Но мало того. Во всѣхъ предшествующихъ революціяхъ пролетаріатъ проходилъ длинную и обильную жертвами политическую школу подъ руководствомъ буржуазіи. Въ россійской революціи рабочій классъ, въ лицѣ своихъ передовыхъ слоевъ, самъ втягиваетъ въ нее все болѣе и болѣе широкіе пласты населенія, самъ является политическимъ двигателемъ и политическимъ учителемъ буржуазныхъ классовъ. Его борьба отраженнымъ дѣйствіемъ толкнула въ открытую политическую оппозицію многомилліонный промышленный капиталъ. Она придаетъ смѣлость и энергію буржуазной демократіи и подчасъ диктуетъ ей политическіе лозунги. Но еще болѣе мощно и непосредственно сказалась руководящая роль пролетаріата на соприкасающихся съ нимъ слояхъ городской мелкой буржуазіи и, прежде всего -- всякаго служилаго люда. Всѣхъ, кто служитъ по найму, заразилъ мощный порывъ борьбы рабочаго класса. Неслыханныя почти нигдѣ забастовки банковскихъ и конторскихъ служащихъ, почтальоновъ и телеграфистовъ и -- даже!-- полицейскихъ, стачки приказчиковъ, такъ трудно организуемыя даже при свободныхъ политическихъ условіяхъ западноевропейскихъ странъ; еще болѣе рѣдкія и трудныя стачки прислуги -- все это стало сразу обыденнымъ явленіемъ въ цѣломъ рядѣ городовъ. Стремясь поднять свой собственный экономическій, соціальный и культурный уровень, пролетаріатъ заражаетъ той же жаждой улучшенія, тѣмъ же страстнымъ стремленіемъ выпрямить согнутую спину, почувствовать себя человѣкомъ, оградить свое достоинство, добиться человѣческихъ условій существованія огромный слой тружениковъ, до сихъ поръ пассивно и индифферентно несшихъ тяжелое ярмо подневольнаго труда. Быть можетъ нѣтъ болѣе разительнаго примѣра этого жаднаго стремленія къ "выпрямленію" человѣческой личности, чѣмъ виленская забастовка противъ "хозяевъ" самыхъ отверженныхъ паріевъ современнаго общества, несчастныхъ проститутокъ. Какъ мощно нужно было всколыхнуть все застоявшееся болото русской жизни, съ какою невѣдомою силой должна было ударить по сердцамъ милліоновъ людей великая борьба пролетаріата, чтобы отзвуки ея донеслись въ отрѣзанные отъ всего міра, пропитанные грязью и униженіемъ, притоны рабынь капиталистическаго веселья!

- [Письменное задание a]:
Продублируйте без изменений строки из материалов задания. Начните с самой первой строки и закончите строкой, в которой стоит «blue L-shape at».
Отрывок и строки взяты из разных, не связанных между собой источников.

- [Материалы задания]:
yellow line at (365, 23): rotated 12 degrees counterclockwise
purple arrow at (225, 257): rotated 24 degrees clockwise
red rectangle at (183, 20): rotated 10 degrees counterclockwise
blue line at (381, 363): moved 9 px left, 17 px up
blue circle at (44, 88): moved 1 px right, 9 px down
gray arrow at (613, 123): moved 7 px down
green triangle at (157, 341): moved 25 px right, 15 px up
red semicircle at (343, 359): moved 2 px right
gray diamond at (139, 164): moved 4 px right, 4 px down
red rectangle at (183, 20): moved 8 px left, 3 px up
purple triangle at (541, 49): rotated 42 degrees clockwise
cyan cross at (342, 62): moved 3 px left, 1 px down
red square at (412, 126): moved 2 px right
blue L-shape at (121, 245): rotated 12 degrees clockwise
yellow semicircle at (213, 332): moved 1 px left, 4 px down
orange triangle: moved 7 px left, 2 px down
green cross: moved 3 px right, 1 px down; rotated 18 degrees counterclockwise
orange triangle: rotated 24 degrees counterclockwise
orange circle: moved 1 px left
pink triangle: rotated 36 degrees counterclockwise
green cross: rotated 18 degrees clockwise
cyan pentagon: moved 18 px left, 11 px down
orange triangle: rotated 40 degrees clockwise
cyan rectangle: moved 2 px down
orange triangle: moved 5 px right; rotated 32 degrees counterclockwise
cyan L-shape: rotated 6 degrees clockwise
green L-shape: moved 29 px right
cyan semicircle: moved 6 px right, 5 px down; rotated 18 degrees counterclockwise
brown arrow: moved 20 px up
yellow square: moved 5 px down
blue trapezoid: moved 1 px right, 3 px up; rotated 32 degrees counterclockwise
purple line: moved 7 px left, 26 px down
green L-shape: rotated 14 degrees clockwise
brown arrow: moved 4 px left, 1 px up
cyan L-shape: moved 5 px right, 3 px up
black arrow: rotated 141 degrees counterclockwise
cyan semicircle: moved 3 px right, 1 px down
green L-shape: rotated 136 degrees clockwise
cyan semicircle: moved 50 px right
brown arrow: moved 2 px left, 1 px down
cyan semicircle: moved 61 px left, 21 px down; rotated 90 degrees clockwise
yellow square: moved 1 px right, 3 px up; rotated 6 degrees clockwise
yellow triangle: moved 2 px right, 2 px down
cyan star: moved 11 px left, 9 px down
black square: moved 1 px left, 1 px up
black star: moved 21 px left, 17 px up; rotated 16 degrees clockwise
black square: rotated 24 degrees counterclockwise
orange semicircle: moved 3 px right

- [Письменное задание b]:
Назовите все группы трудящихся, чьи забастовки или стачки упомянуты в отрывке в предложении, которое начинается словами «Неслыханныя почти нигдѣ забастовки».

- [Полный ответ a]:
yellow line at (365, 23): rotated 12 degrees counterclockwise
purple arrow at (225, 257): rotated 24 degrees clockwise
red rectangle at (183, 20): rotated 10 degrees counterclockwise
blue line at (381, 363): moved 9 px left, 17 px up
blue circle at (44, 88): moved 1 px right, 9 px down
gray arrow at (613, 123): moved 7 px down
green triangle at (157, 341): moved 25 px right, 15 px up
red semicircle at (343, 359): moved 2 px right
gray diamond at (139, 164): moved 4 px right, 4 px down
red rectangle at (183, 20): moved 8 px left, 3 px up
purple triangle at (541, 49): rotated 42 degrees clockwise
cyan cross at (342, 62): moved 3 px left, 1 px down
red square at (412, 126): moved 2 px right
blue L-shape at (121, 245): rotated 12 degrees clockwise

- [Полный ответ b]:
Банковские служащие, конторские служащие, почтальоны, телеграфисты, полицейские, приказчики, прислуга.